Ottawa tables legislation to send striking Port of Montreal workers back on the job


Federal Labour Minister Filomena Tassi has tabled back-to-work legislation to force more than 1,000 people back on the job at the port.

More than 1,000 dock workers walked off the job at the Port of Montreal on Monday. They have been without a contract since 2018. (Ivanoh Demers/Radio-Canada)

Federal Labour Minister Filomena Tassi has tabled back-to-work legislation for the Port of Montreal — as 1,150 dock workers have been on strike since Monday morning.

The legislation is set to be debated this afternoon.

The strike has effectively halted operations at one of the country's busiest ports and threatening the supply chains of thousands of businesses.

Tassi indicated last week she was willing to legislate the workers' return to work if negotiations with their employers, the Maritime Employers Association (MEA), went poorly during the strike.

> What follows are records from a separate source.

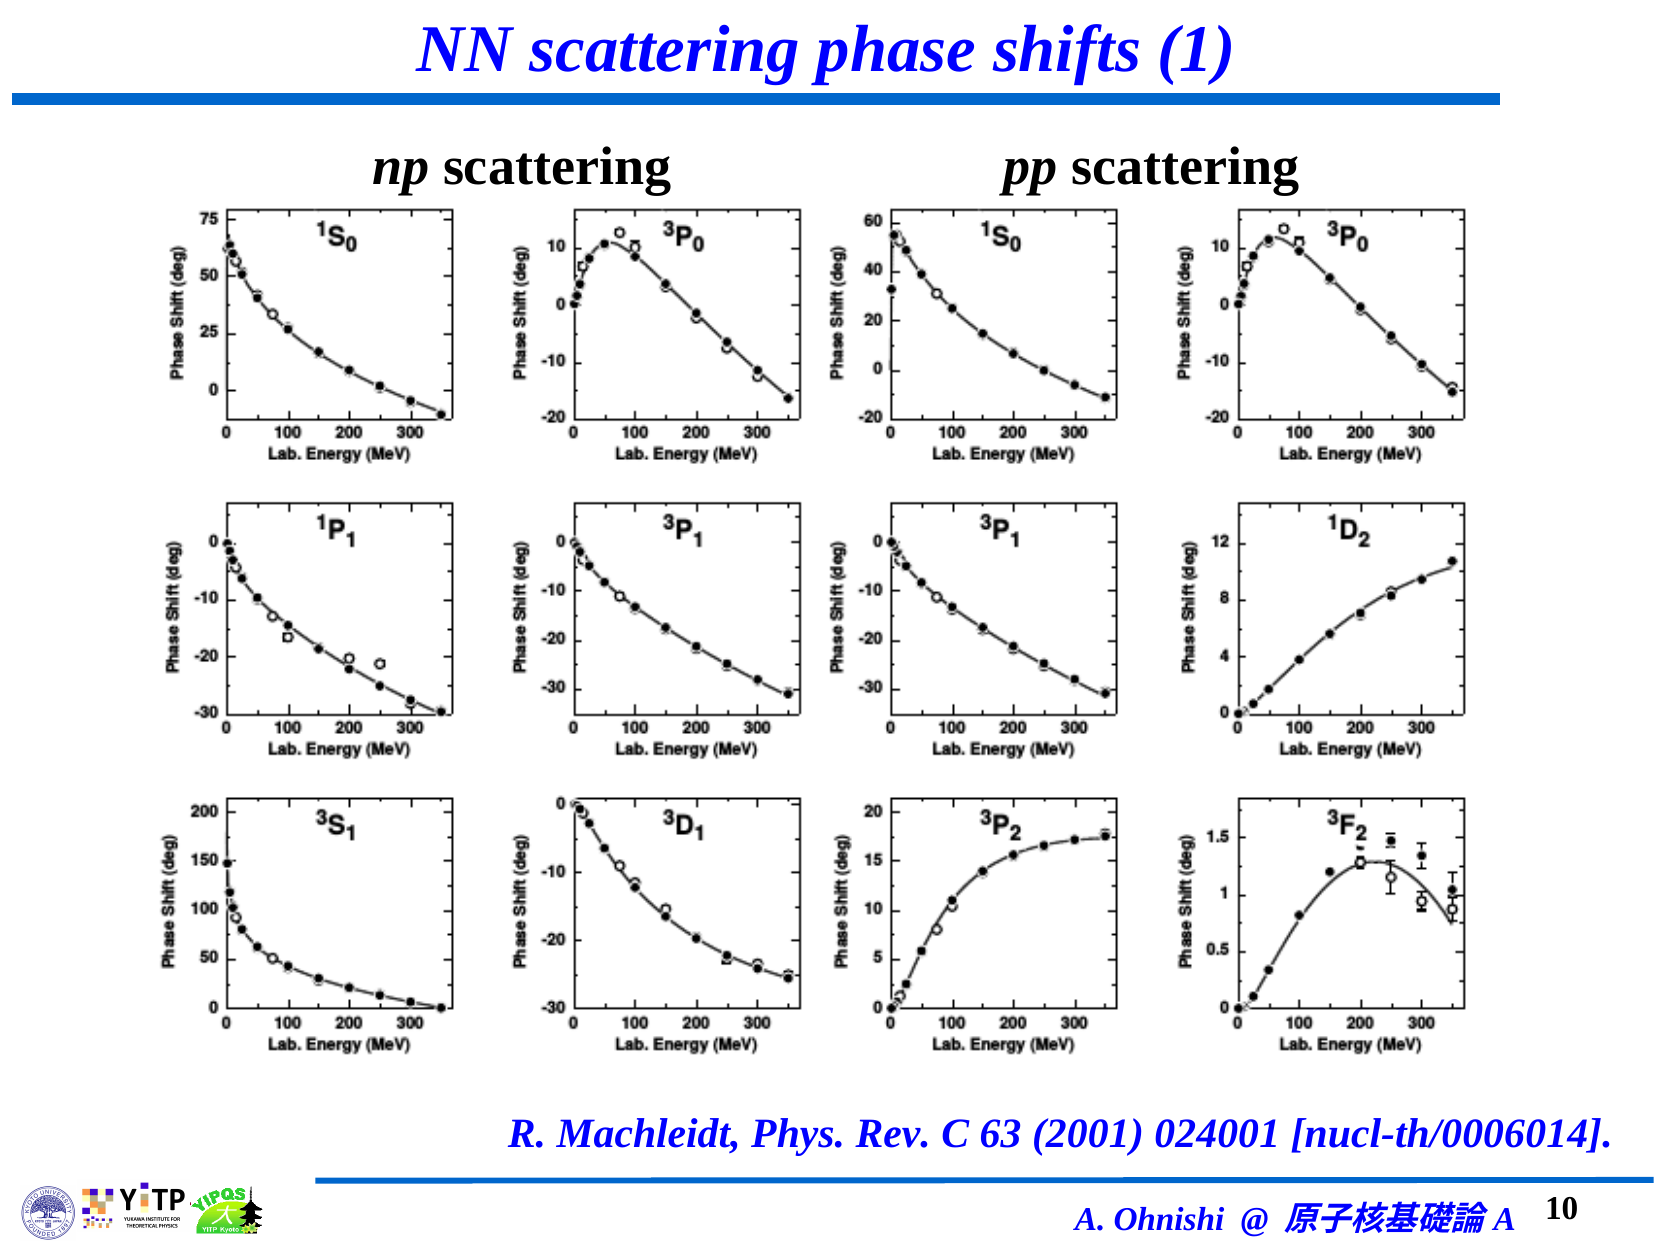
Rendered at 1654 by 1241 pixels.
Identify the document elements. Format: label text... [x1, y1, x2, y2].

text_box pp scattering [1003, 135, 1323, 196]
picture [147, 188, 1489, 1070]
picture [77, 1179, 263, 1234]
picture [20, 1185, 76, 1241]
title NN scattering phase shifts (1) [0, 0, 1654, 99]
text_box np scattering [372, 135, 691, 196]
text_box R. Machleidt, Phys. Rev. C 63 (2001) 024001 [nucl-th/0006014]. [507, 1110, 1654, 1157]
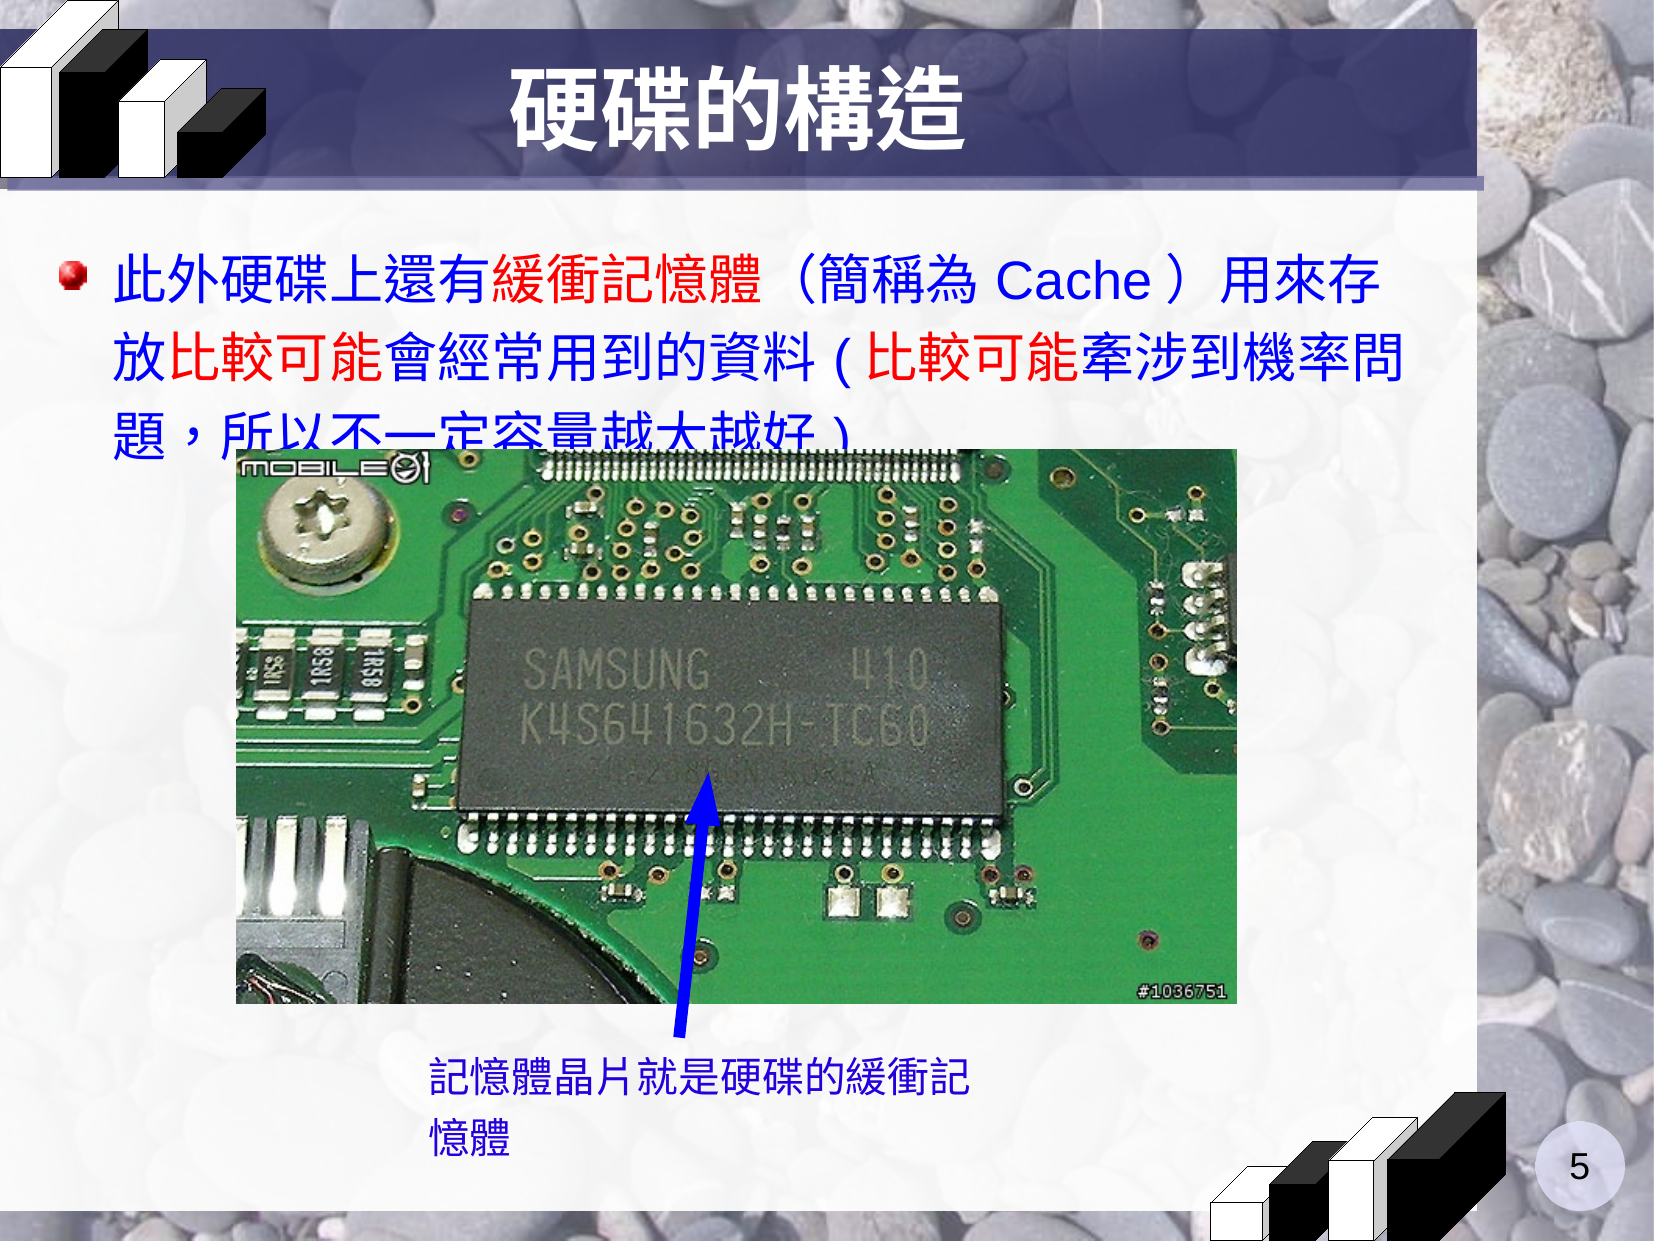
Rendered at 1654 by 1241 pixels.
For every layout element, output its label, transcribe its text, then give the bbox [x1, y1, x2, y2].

text_box 記憶體晶片就是硬碟的緩衝記憶體 [413, 1036, 1006, 1152]
title 硬碟的構造 [29, 48, 1447, 159]
list 此外硬碟上還有緩衝記憶體（簡稱為Cache）用來存放比較可能會經常用到的資料(比較可能牽涉到機率問題，所以不一定容量越大越好) [59, 236, 1418, 1167]
picture [236, 449, 1237, 1004]
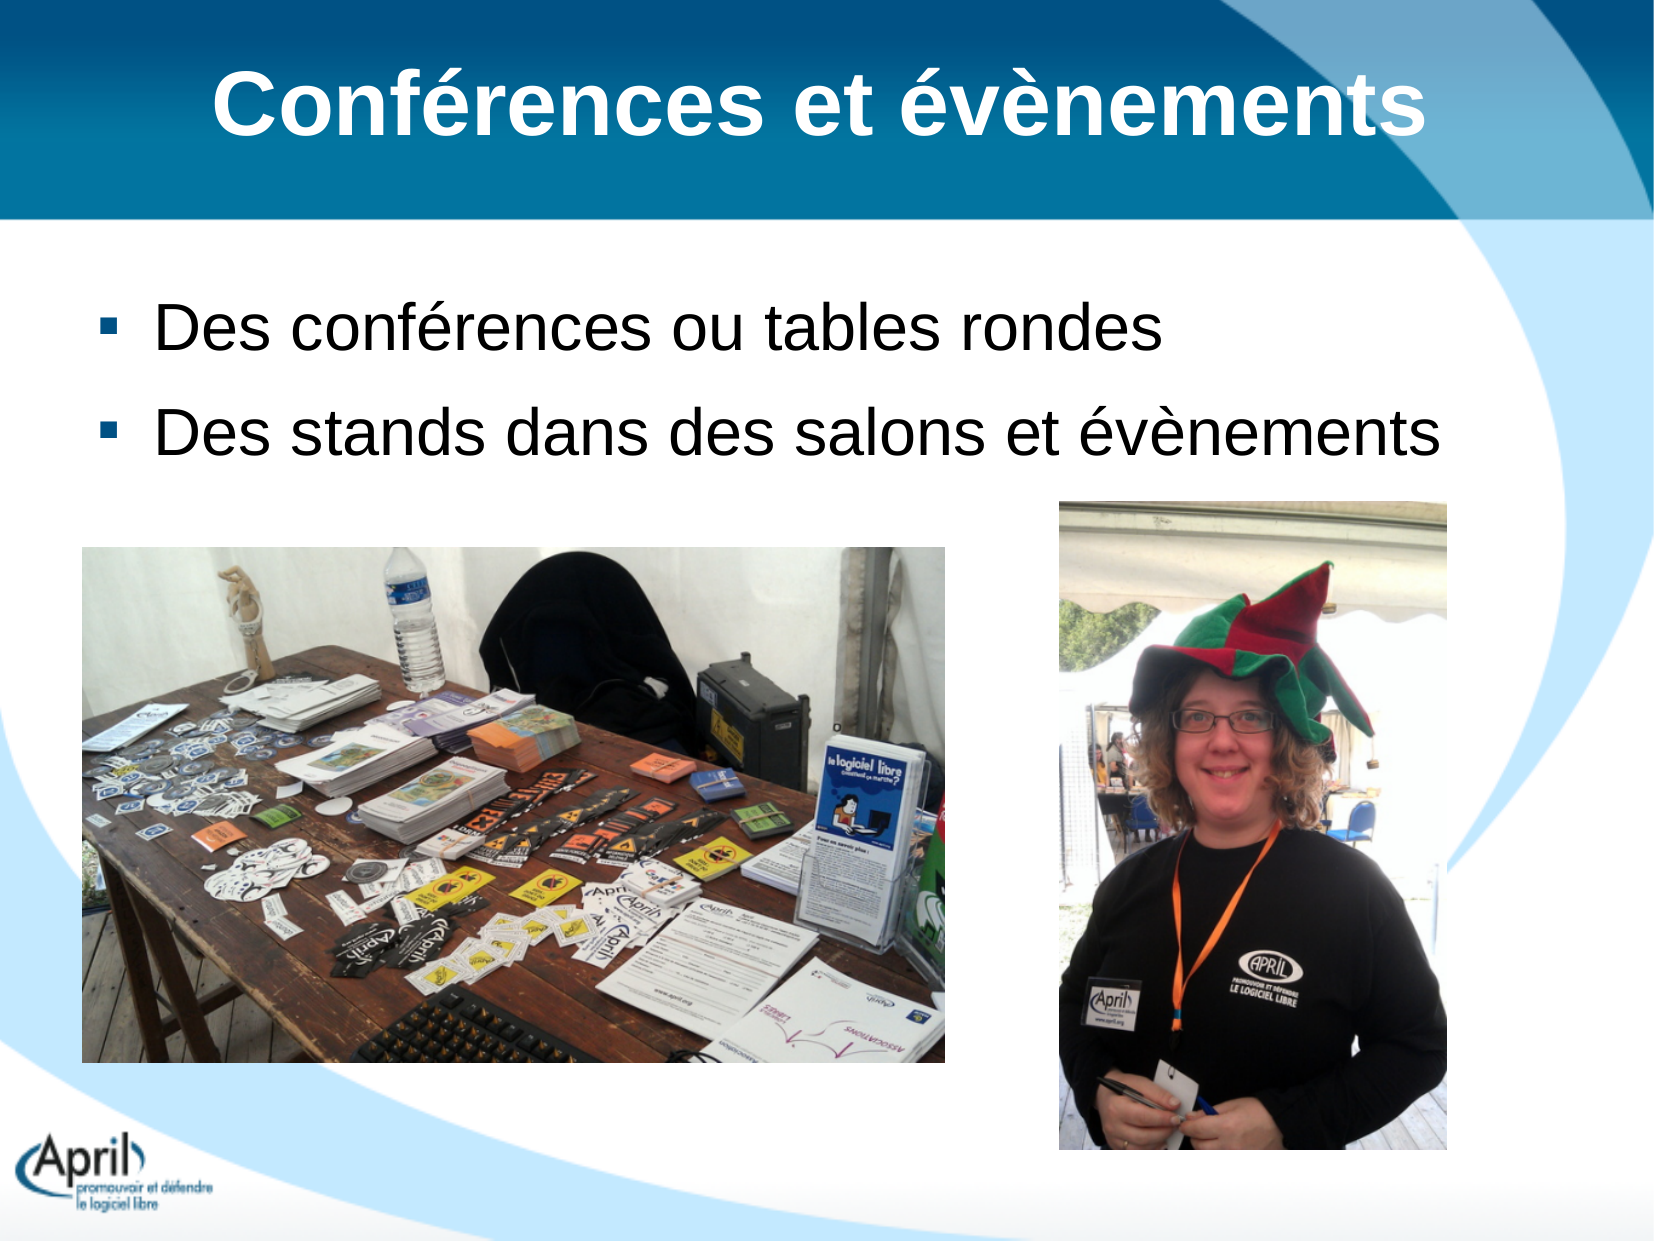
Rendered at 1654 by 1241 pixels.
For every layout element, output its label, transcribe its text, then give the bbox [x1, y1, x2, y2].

title Conférences et évènements [76, 7, 1565, 200]
list Des conférences ou tables rondes Des stands dans des salons et évènements [82, 290, 1571, 1094]
picture [0, 0, 1654, 1241]
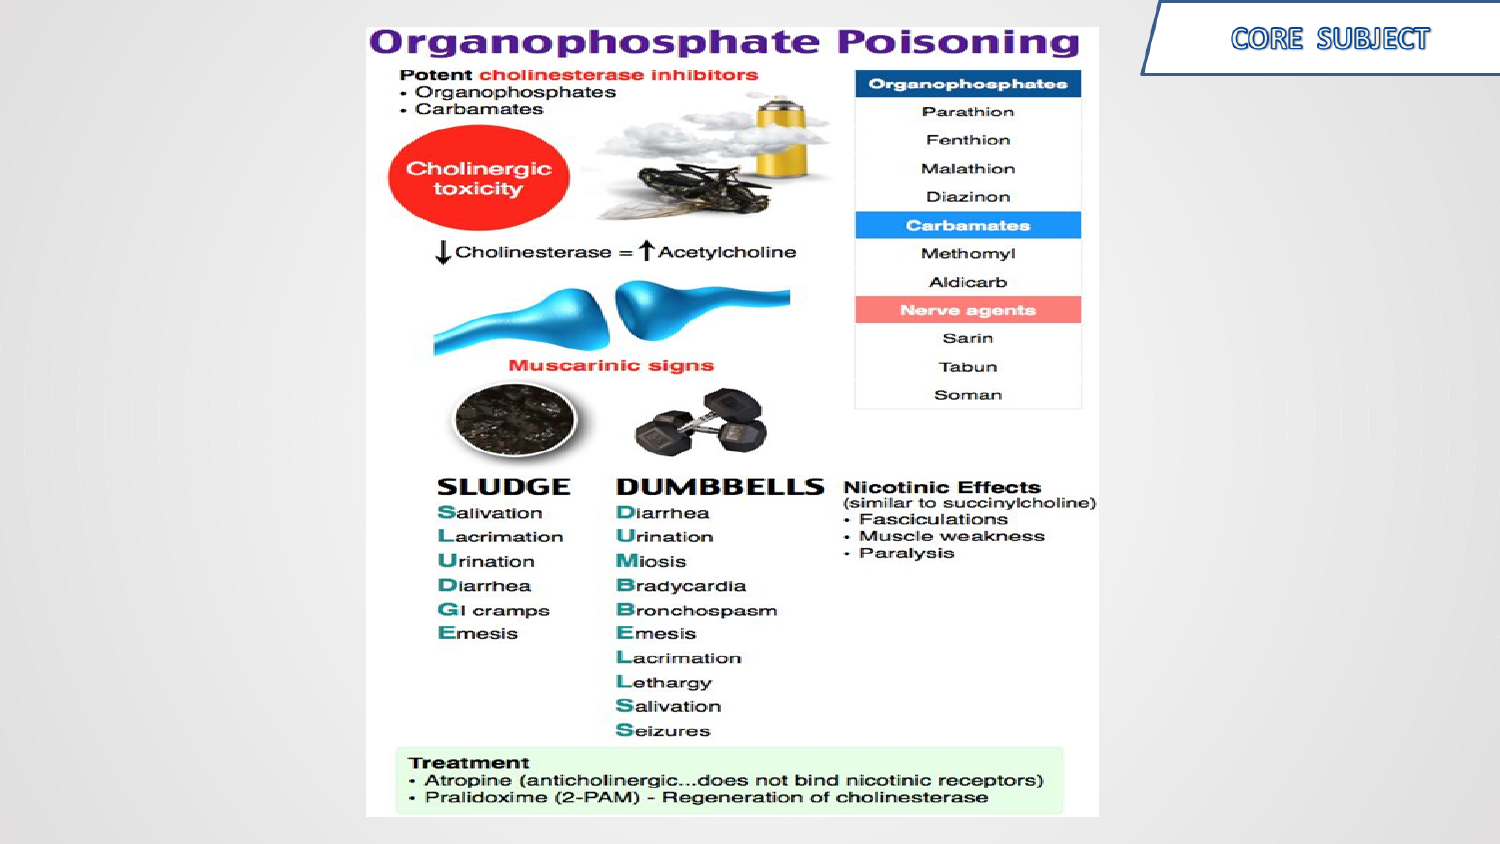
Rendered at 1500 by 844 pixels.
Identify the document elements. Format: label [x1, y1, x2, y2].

picture [366, 27, 1099, 817]
picture [1140, 0, 1500, 80]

A mediation session took place Monday, shortly after the strike began, but the union said the government's intention to legislate has killed the employer's incentive to reach a deal.

The union reacted to the tabling of the legislation almost immediately, calling it "an affront to all workers in the country."

In a news release, the Quebec director of the Canadian Union of Public Employees (CUPE), Marc Ranger, said the Liberal government was simply following the MEA's wishes.

"Fundamental rights are being violated. It is shameful for a government that calls itself a defender of the middle class," Ranger said.

The dock workers have been without a contract since 2018. The union says the current dispute was triggered when their the MEA extended the workday without consulting them.

For its part, the MEA says it needs more flexibility from its workers to adapt to the changing demands on the port, which is the second largest in the country and a key transit point for goods destined for businesses in Eastern Canada.